Brief:
Only the lines running from the line with "wrist: (975, 645)" to the end of the records below belong in the answer, each copied exactly.

(Data to use Opens)

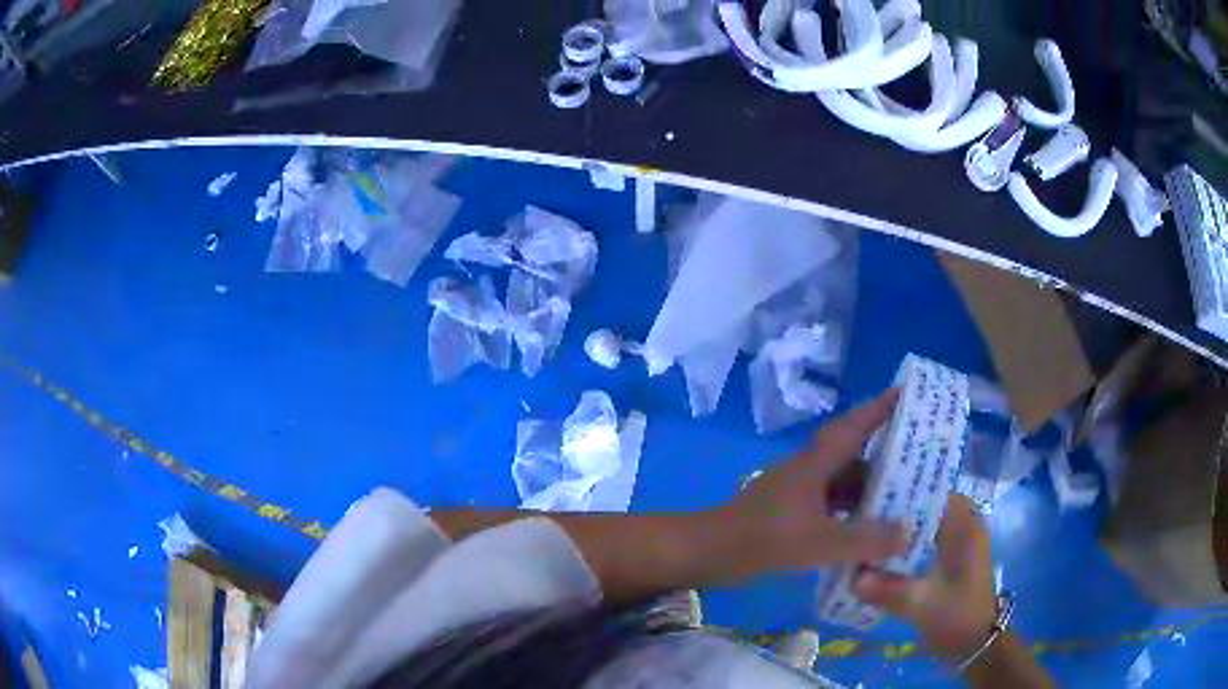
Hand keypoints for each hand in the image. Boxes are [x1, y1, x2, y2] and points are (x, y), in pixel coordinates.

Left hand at [717, 390, 906, 579]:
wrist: (710, 552)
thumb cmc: (766, 538)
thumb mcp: (821, 541)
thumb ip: (866, 539)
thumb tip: (908, 532)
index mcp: (815, 463)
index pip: (854, 426)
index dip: (880, 408)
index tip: (906, 392)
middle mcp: (808, 470)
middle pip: (852, 454)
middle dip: (885, 454)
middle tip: (920, 458)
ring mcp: (798, 492)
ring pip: (842, 483)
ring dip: (869, 488)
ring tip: (903, 497)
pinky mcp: (790, 513)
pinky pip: (831, 506)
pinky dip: (851, 513)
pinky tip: (867, 530)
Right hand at [853, 494, 997, 662]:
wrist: (975, 645)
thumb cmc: (958, 617)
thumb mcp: (923, 605)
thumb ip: (889, 589)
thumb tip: (852, 577)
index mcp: (965, 525)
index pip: (933, 491)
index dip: (902, 490)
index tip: (869, 496)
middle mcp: (962, 525)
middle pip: (924, 505)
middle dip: (894, 510)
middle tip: (859, 515)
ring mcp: (955, 542)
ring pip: (921, 523)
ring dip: (896, 528)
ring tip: (862, 532)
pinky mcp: (947, 558)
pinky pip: (921, 540)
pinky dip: (902, 545)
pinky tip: (877, 555)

(Data to use Closes)

Reply:
wrist: (975, 645)
thumb cmc: (958, 617)
thumb mcp: (923, 605)
thumb ip: (889, 589)
thumb tip: (852, 577)
index mcp: (965, 525)
index pip: (933, 491)
index dip: (902, 490)
index tip: (869, 496)
middle mcp: (962, 525)
middle pip: (924, 505)
middle dip: (894, 510)
middle tip: (859, 515)
ring mcp: (955, 542)
ring pip: (921, 523)
ring dip: (896, 528)
ring tip: (862, 532)
pinky mcp: (947, 558)
pinky pip: (921, 540)
pinky dip: (902, 545)
pinky tip: (877, 555)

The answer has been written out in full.